Les témoins de la mariée – Didier Van Cauwelaert

van cauwelaertTitre : Les témoins de la mariée
Auteur : Didier Van Cauwelaert
Éditeur : Albin Michel
Nombre de pages : 260

Résumé :
« Nous étions ses meilleurs amis : il nous avait demandé d’être ses témoins. Trois jours avant le mariage, il est mort dans un accident de voiture.
Ce matin, à l’aéroport, nous attendons sa fiancée. Elle arrive de Shanghai, elle n’est au courant de rien et nous, tout ce que nous savons d’elle, c’est son prénom et le numéro de son vol.
Qui aurait pu se douter qu’un tel drame redonnerait un sens à notre vie, et nous ferait enfin découvrir le bonheur ? A nos risques et périls… Elle nous bouleverse, nous fascine, nous rend fous, mais cette Chinoise de vingt ans est-elle la femme idéale ou bien la pire des tueuses ? »

Mon avis :
Au début, je craignais que ce roman ne soit qu’une comédie loufoque (un peu comme « La nuit dernière au XVe siècle », que j’ai quand même apprécié pour son originalité), mais en fait « Les témoins de la mariée » est un magnifique roman sur l’amitié.
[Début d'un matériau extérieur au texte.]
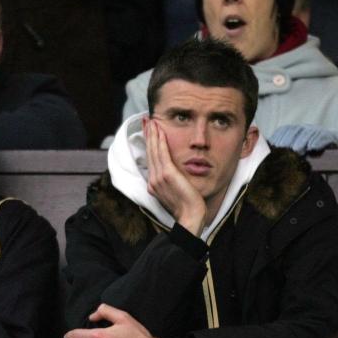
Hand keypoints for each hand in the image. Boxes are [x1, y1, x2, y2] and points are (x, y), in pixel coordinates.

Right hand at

Comment redonner le moral à quatre amis paumés et dépendants quand vous savez que vous ne serez plus auprès d’eux pour les porter. Yun-Xiang, une jeune chinoise de 19 ans sera ce catalyseur, ce révélateur d’âmes.
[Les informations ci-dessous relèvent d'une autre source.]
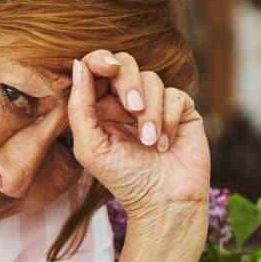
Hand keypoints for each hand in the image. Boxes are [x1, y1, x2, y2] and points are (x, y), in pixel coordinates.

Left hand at [68, 50, 209, 223]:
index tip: (107, 68)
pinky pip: (175, 95)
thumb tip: (78, 64)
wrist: (163, 201)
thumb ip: (80, 107)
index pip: (98, 68)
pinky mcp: (182, 110)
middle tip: (132, 108)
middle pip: (126, 63)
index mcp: (102, 106)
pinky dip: (168, 118)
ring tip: (149, 142)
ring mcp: (157, 103)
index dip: (100, 59)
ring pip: (152, 80)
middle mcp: (129, 100)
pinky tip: (164, 144)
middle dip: (128, 82)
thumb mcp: (90, 146)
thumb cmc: (124, 179)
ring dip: (149, 112)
Ce roman est très bien construit puisque le lecteur se demande pendant presque toute sa lecture quelle est la stratégie de la jeune chinoise. Elle semble au courant de tant de choses et sait si bien manipuler les gens.
« Elle pratique le feng-shui du sentiment : elle refait les intérieurs avant de les squatter. »
En tout cas, c’est l’occasion pour les quatre amis qui donnent leur point de vue dans chacune des quatre parties du livre, de se révéler, de se comprendre, et peut-être d’oser enfin s’engager vers leurs rêves sans le soutien de leur ancien mécène.
J’aime le style de Didier Van Cauwelaert qui est très fluide et qui met si bien en valeur son imagination.
J’apprécie également les touches d’humour (certification ISO de la crémation,  » c’est le trait de citron qui fait bouger l’huître »).
J’ai été surtout sensible au côté psychologique du roman car  il y a une réelle analyse des caractères des
différents personnages et une évolution de chacun au contact des autres.
Ce roman est aussi intéressant pour son approche des relations entre la Chine et le Tibet.
J’ai dévoré ce livre rapidement et j’ai passé un très bon moment de lecture.